Her father used to disappear to write: “He worked a lot. He had a very powerful work ethic – he was very disciplined.”

But she also remembers him cooking her scrambled eggs, taking her to the beach and going for walks across Dartmoor. “I had a lot of freedom as a child – I used to run a bit wild. I was happiest roaming free in the sun, in a field, with an animal of some kind.”
This doesn’t surprise me. After my arrival, she patiently fed minced up chunks of a dead chick to Sammy, her fluffy Eurasian eagle owlet, using chopsticks. She owns nine owls – along with two dogs, two rabbits, two chickens, six chinchillas, nine ferrets and a snake.

When Hughes gave into curiosity and read their poetry, did it reveal anything about her parents she didn’t already know? “No, but when I read what other people had written about my mother, it was quite a shock to find that she wasn’t angelic because that was how my father had presented her. He never said a bad thing about my mother, ever.”
She is full of admiration for her mother’s work, especially Ariel, and equally in awe of her father’s poetry. Her favourite poem of his is Full Moon and Little Frieda. Her mother also wrote about her in Morning Song. “I like their poems about me, basically,” she says, and laughs.
She has written several moving poems about her parents in Alternative Values, her latest collection of paintings and poetry. This, she says, is her way of reclaiming her parents’ very public relationship: “When I was younger, I used to feel my parents had been a bit stolen, by being reinvented by other people … My parents are my life. Not yours, not someone else’s, they are mine. If I want to write about them, it’s my prerogative.”
Many of the poems in Alternative Values explore themes of death and loss, and some of the strongest and most powerful touch on the period shortly before and after her mother’s death. “It’s me talking with my younger self who couldn’t talk to people then. It’s giving the child that I was a voice that I never allowed myself to have.
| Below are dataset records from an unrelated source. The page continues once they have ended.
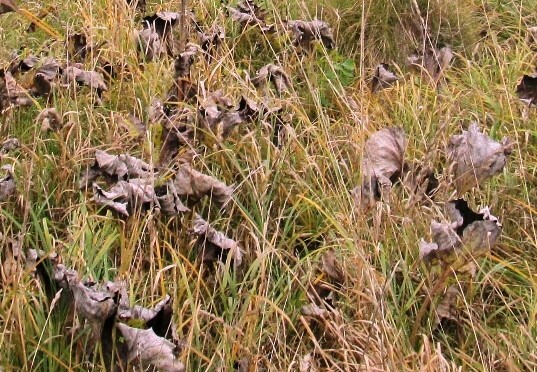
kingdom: Plantae
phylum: Tracheophyta
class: Magnoliopsida
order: Asterales
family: Asteraceae
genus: Petasites
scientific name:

I couldn’t have done that in my first book of poems or even the second, partly because my father was still alive. Daddy wouldn’t have minded but … I wasn’t ready. And had I thought more deeply about being more personal then, that is where possibly the weight of the success of my parents would have been a consideration. It would have been like: oh, they’re my parents and here I am being deeply personal about all the newsy stuff.”
Yet writing a poem about something painful, she has discovered, can be her way of digesting it. “One of the things I’ve learned is, if we try and put sadness off, it just waits. And in my experience, running away from sadness doesn’t do anybody any good.”
If anyone has reason to understand this, it is Hughes. Ten years after her father died, her brother Nicholas hanged himself. She never wanted to have children, she says, so she didn’t, although she has married and divorced three times. Yet she comes across as an overwhelmingly positive person who sees the losses she has suffered as a way of reminding herself she is still alive and had better do something worthwhile with her life. “I have a real consciousness that I will never get today back. Today is going to be as good or as bad as I make it.”
At the same time, she says, you can’t ignore the fact that we’re all going to die. “So always be prepared. Always give the one last kiss. Always tell somebody you love them. Always, always.”